TEXT FOR ANALYSIS:
==================================================

7 Playfully Peculiar Towns In Maine
As the most heavily forested state in America, Maine hides oodles of oddities. Whether you are deep inside or on the outskirts of its wondrous woods, you are bound to encounter things that will shock you. Be shocked, but do not be scared. Many Maine oddities are shocking in playful ways, since they range from a mad scientist's cloudbuster to a wiener dog festival to a wife-carrying competition. Naturally, such far-out sights are often found in smaller, somewhat secluded settlements. Therefore, pine for these playfully peculiar towns in the Pine Street State.
Rangeley

You might think that mad scientists are reserved for fiction—until you visit Rangeley. In the 1940s and '50s, a once-renowned psychoanalyst named Wilhelm Reich isolated himself in the woods of Rangeley. On his 175-acre property, Reich studied "orgone," a dubious type of energy he coined and connected to the libido. He called his rustic research center "Orgonon," where he built a laboratory and channeled atmospheric orgone using giant "cloudbusters" that resembled space guns. Reich was targeted by the feds and died in prison in 1957.

==================================================

EXTRACTED INFORMATION:
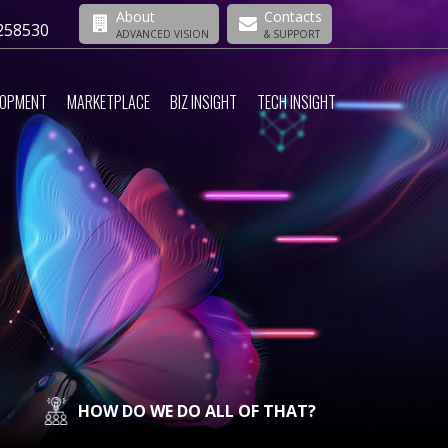
About
Contacts
258530
ADVANCED VISION
& SUPPORT
LOPMENT
MARKETPLACE
BIZ INSIGHT
TECH INSIGHT
HOW DO WE DO ALL OF THAT?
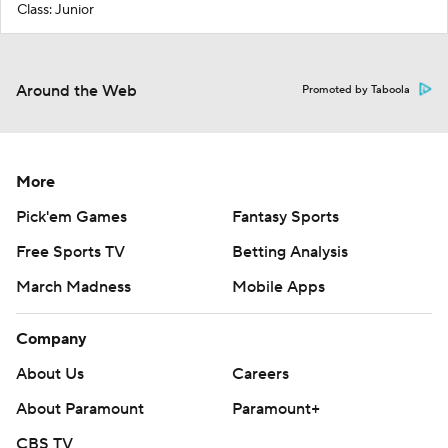
Class: Junior
Around the Web
Promoted by Taboola
More
Pick'em Games
Fantasy Sports
Free Sports TV
Betting Analysis
March Madness
Mobile Apps
Company
About Us
Careers
About Paramount
Paramount+
CBS TV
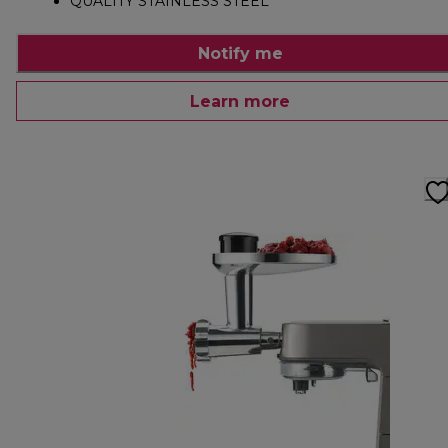
QUALITY STAINLESS STEEL
Notify me
Learn more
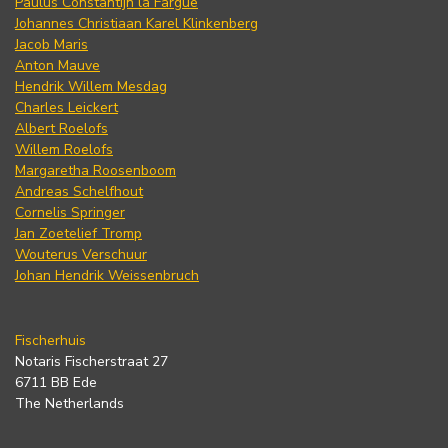
Paulus Constantijn la Fargue
Johannes Christiaan Karel Klinkenberg
Jacob Maris
Anton Mauve
Hendrik Willem Mesdag
Charles Leickert
Albert Roelofs
Willem Roelofs
Margaretha Roosenboom
Andreas Schelfhout
Cornelis Springer
Jan Zoetelief Tromp
Wouterus Verschuur
Johan Hendrik Weissenbruch
Fischerhuis
Notaris Fischerstraat 27
6711 BB Ede
The Netherlands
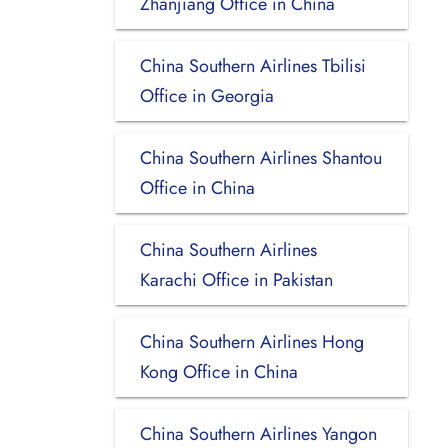
Zhanjiang Office in China
China Southern Airlines Tbilisi
Office in Georgia
China Southern Airlines Shantou
Office in China
China Southern Airlines
Karachi Office in Pakistan
China Southern Airlines Hong
Kong Office in China
China Southern Airlines Yangon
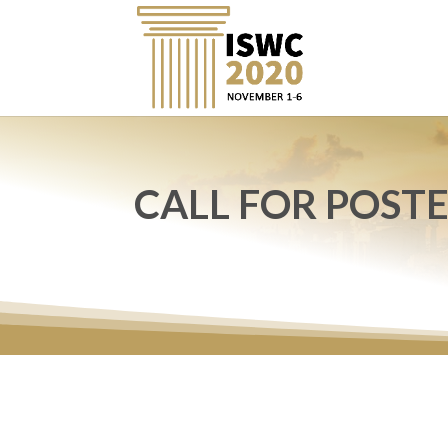
CALL FOR POST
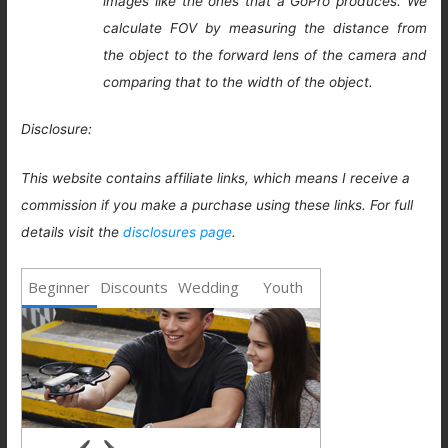
images like the ones that a GoPro produces. We
calculate FOV by measuring the distance from
the object to the forward lens of the camera and
comparing that to the width of the object.
Disclosure:
This website contains affiliate links, which means I receive a
commission if you make a purchase using these links. For full
details visit the
disclosures page
.
Beginner
Discounts
Wedding
Youth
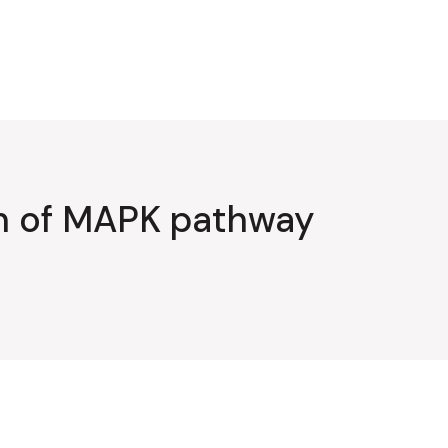
on of MAPK pathway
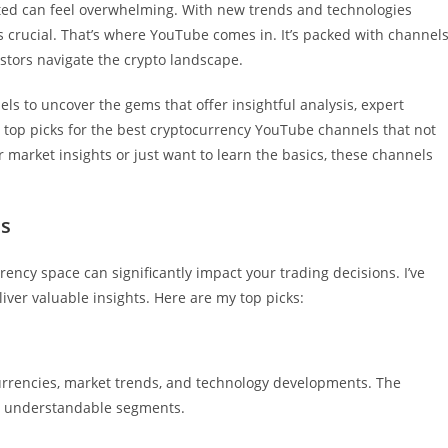
ted can feel overwhelming. With new trends and technologies
is crucial. That’s where YouTube comes in. It’s packed with channel
tors navigate the crypto landscape.
els to uncover the gems that offer insightful analysis, expert
e my top picks for the best cryptocurrency YouTube channels that not
r market insights or just want to learn the basics, these channels
ls
rency space can significantly impact your trading decisions. I’ve
iver valuable insights. Here are my top picks:
currencies, market trends, and technology developments. The
to understandable segments.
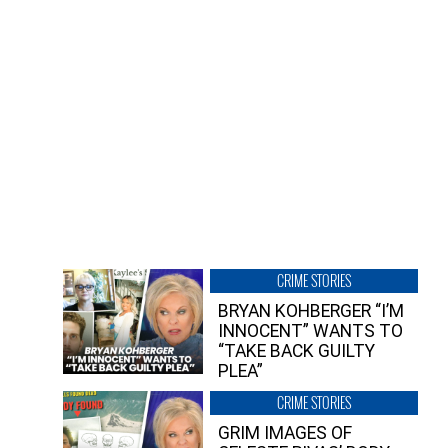
CRIME STORIES
BRYAN KOHBERGER “I’M
INNOCENT” WANTS TO
“TAKE BACK GUILTY
PLEA”
CRIME STORIES
GRIM IMAGES OF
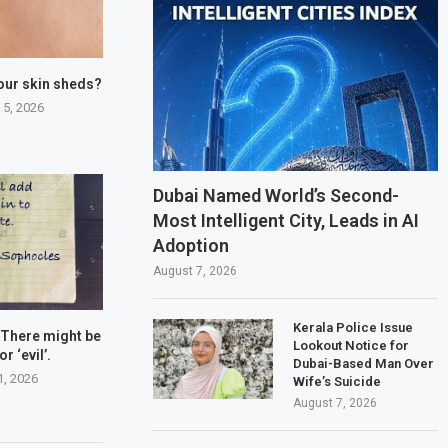
our skin sheds?
 5, 2026
Dubai Named World’s Second-
Most Intelligent City, Leads in AI
Adoption
August 7, 2026
Kerala Police Issue
 There might be
Lookout Notice for
or ‘evil’.
Dubai-Based Man Over
1, 2026
Wife’s Suicide
August 7, 2026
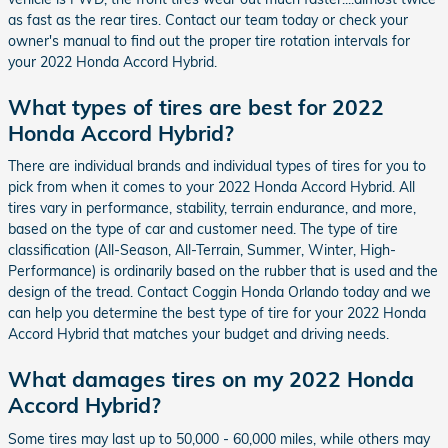
as fast as the rear tires. Contact our team today or check your
owner's manual to find out the proper tire rotation intervals for
your 2022 Honda Accord Hybrid.
What types of tires are best for 2022
Honda Accord Hybrid?
There are individual brands and individual types of tires for you to
pick from when it comes to your 2022 Honda Accord Hybrid. All
tires vary in performance, stability, terrain endurance, and more,
based on the type of car and customer need. The type of tire
classification (All-Season, All-Terrain, Summer, Winter, High-
Performance) is ordinarily based on the rubber that is used and the
design of the tread. Contact Coggin Honda Orlando today and we
can help you determine the best type of tire for your 2022 Honda
Accord Hybrid that matches your budget and driving needs.
What damages tires on my 2022 Honda
Accord Hybrid?
Some tires may last up to 50,000 - 60,000 miles, while others may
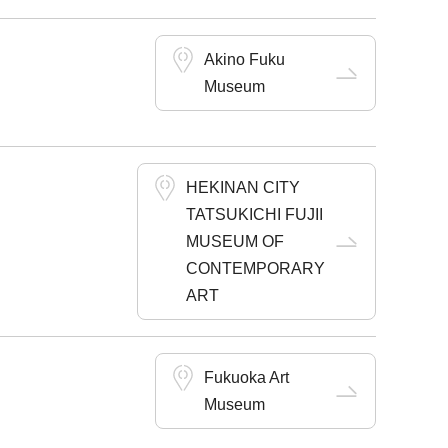
Akino Fuku
Museum
HEKINAN CITY
TATSUKICHI FUJII
MUSEUM OF
CONTEMPORARY
ART
Fukuoka Art
Museum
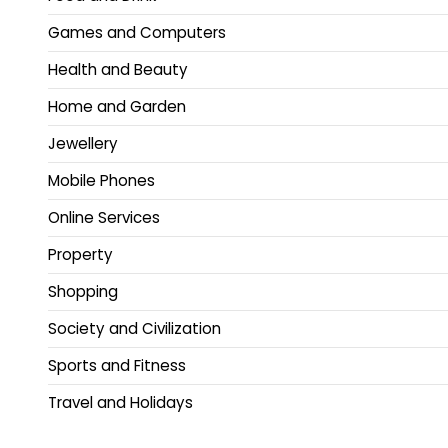
Games and Computers
Health and Beauty
Home and Garden
Jewellery
Mobile Phones
Online Services
Property
Shopping
Society and Civilization
Sports and Fitness
Travel and Holidays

==================================================

BRIEF A:
From the article on peculiar Maine towns, output the passage between "7 Playfully Peculiar" and "Pine Street State.", inclusive.
BRIEF B:
According to the article on peculiar Maine towns, how large was Wilhelm Reich's property in Rangeley?
BRIEF C:
Write the next part of the article on peculiar Maine towns, picking up after its last sentence.

RESULT A:
7 Playfully Peculiar Towns In Maine
As the most heavily forested state in America, Maine hides oodles of oddities. Whether you are deep inside or on the outskirts of its wondrous woods, you are bound to encounter things that will shock you. Be shocked, but do not be scared. Many Maine oddities are shocking in playful ways, since they range from a mad scientist's cloudbuster to a wiener dog festival to a wife-carrying competition. Naturally, such far-out sights are often found in smaller, somewhat secluded settlements. Therefore, pine for these playfully peculiar towns in the Pine Street State.

RESULT B:
175 acres

RESULT C:
Unlike many of his books and papers, which were burned on court order, Orgonon is preserved by modern Reichians as the Wilhelm Reich Museum. Guests can tour his former lab, whose three floors display everything from authentic Orgone Energy Accumulators to books that escaped burning, and his former grounds, which contain his tomb and an old cloudbuster amid 3.3 miles of nature trails. While the museum is open seasonally, the Orgonon Trails are explorable year-round.
However, you don't need to stay at Orgonon for offbeat hiking. Continue your trek at the nearby Rangeley Lakes Trails Center, whose 35ish miles of multi-use pathways are bedecked with gnome homes.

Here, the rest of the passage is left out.